The dataset we have trained our models on is the 3D-ShapeNet dataset. The links to the 2D rendering files and the 3D binvox files are mentioned below.

  1. ShapeNet Rendering
  2. ShapeNet Binvox

The dataset contains 13 different object classes with over 700,000 images.


Proposed models

Here we propose 2 models for use in different scenarios.

  1. AE-Dense: This model gives the best results (highest IoU) but it comes at the cost of a much higher GPU memory utilization (close to 9GB). In situations where there is no limitation on the GPU memory, then this model can be used.
  2. 3D-SkipNet: This model performs slightly worse than AE-Dense but it uses around 2GB less GPU memory (close to 7GB). In situations where GPU memory availability is critical, this model can be used.

Project setup and running

All the details needed to setup and get the project running are given in the "setup_instructions.txt" file.

Metrics

  1. Performance Metric - Intersection over Union (IoU)
  2. Loss - Binary Cross-Entropy (BCE)

Training Configuration

  1. Epochs: 150
  2. Learning Rate: 0.001
  3. Input shape: 224,224,3
  4. Batch size: 32
  5. Output shape: 32,32,32 voxel grid

Hardware Configuration

  1. GPU: Nvidia Tesla T4 with 16GB VRAM
  2. CPU and RAM: 4 vCPU’s and 28GB RAM
  3. OS: Ubuntu 18.04 running in a Microsoft Azure VM

Software Configuration

  1. Tensorflow: 2.4.0
  2. CUDA: 11.0
  3. cuDNN: 8.0
  4. Python: 3.6-3.8

Training Results

Given below are the mean IoUs for each of the following models that we trained:

  1. AE-Res: 0.6787
  2. AE-Dense: 0.7258
  3. 3D-SkipNet: 0.6871
  4. 3D-SkipNet with kernel splitting: 0.6626

Given below are the mean IoUs for each of the following models that are state-of-the-art baselines for comparison:

  1. Pix2Vox: 0.6340
  2. 3D-R2N2: 0.5600

Research Paper

Our research on this topic resulted in a research paper that has been presented and published in the IEEE-TENCON 2021 conference held in Auckland, New Zealand.
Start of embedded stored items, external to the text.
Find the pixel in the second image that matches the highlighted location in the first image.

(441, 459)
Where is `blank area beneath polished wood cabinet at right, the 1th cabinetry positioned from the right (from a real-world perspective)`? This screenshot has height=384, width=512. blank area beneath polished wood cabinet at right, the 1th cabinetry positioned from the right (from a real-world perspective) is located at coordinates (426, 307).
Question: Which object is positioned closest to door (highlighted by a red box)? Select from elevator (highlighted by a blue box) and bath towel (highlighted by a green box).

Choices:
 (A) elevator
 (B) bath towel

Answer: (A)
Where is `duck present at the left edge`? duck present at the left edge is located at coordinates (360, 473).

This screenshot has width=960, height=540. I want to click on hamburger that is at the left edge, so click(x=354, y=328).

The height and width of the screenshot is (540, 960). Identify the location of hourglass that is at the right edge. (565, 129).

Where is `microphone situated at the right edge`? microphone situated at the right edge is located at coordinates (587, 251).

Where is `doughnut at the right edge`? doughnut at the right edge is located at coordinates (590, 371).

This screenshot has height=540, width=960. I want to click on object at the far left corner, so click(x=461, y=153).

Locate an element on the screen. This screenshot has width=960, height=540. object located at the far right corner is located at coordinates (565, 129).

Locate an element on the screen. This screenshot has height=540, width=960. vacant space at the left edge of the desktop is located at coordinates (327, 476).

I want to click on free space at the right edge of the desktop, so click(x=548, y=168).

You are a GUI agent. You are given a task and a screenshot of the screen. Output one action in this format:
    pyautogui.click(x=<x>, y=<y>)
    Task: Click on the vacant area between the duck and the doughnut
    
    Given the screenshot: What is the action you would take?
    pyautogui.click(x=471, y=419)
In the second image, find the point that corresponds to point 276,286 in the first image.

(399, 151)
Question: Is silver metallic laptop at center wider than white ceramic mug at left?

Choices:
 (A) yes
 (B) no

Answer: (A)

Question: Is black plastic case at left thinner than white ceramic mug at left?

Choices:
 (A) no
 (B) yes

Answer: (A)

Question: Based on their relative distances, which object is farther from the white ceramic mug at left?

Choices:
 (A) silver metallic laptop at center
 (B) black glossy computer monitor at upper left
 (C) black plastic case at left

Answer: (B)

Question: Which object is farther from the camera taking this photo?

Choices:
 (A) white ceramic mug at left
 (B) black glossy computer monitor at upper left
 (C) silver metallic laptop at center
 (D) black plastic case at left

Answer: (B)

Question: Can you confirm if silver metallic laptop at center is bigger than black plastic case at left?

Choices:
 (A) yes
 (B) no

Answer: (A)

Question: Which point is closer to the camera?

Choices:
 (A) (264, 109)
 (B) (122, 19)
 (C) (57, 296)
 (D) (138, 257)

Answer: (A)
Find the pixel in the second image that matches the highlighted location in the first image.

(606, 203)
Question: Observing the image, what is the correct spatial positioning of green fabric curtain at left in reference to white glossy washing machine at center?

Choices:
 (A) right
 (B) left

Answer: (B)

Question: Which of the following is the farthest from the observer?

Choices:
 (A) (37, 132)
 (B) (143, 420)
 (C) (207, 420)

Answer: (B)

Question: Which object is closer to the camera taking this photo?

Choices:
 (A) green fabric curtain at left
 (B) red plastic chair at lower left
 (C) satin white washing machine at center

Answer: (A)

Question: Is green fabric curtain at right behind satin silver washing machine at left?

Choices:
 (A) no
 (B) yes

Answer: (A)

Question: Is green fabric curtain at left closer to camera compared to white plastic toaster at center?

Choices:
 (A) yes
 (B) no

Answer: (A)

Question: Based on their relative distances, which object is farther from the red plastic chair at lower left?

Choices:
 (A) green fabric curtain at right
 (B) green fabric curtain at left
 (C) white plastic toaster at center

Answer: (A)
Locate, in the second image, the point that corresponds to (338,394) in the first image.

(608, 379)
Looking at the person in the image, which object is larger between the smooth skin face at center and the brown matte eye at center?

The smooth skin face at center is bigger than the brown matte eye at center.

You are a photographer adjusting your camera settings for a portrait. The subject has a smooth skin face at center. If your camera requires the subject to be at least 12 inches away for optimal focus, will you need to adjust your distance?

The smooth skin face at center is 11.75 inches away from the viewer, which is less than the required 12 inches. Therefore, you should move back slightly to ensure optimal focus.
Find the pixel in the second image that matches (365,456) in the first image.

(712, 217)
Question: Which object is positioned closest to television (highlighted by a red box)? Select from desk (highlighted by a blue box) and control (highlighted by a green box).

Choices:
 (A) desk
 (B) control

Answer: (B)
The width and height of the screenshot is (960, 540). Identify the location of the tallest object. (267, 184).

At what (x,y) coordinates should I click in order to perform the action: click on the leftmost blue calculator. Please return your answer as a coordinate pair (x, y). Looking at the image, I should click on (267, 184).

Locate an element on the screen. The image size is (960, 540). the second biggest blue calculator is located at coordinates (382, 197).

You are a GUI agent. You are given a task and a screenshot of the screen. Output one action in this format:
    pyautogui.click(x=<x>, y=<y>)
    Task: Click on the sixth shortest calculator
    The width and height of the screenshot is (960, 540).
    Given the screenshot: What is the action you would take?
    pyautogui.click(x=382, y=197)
The paper can be viewed and referenced using the IEEE-Xplore link provided below -

Resource-Conscious High-Performance Models for 2D-to-3D Single View Reconstruction


Takeaways

  • There exists a trade-off for skip connections and dense connections between performance and resource utilization.
  • We propose using dense connections in non-resource constrained environments.
  • We hope that our models establish the potential to utilise 3D reconstruction of objects whilst utilising minimal resources towards building sustainability in the environment and accessibility on the edge.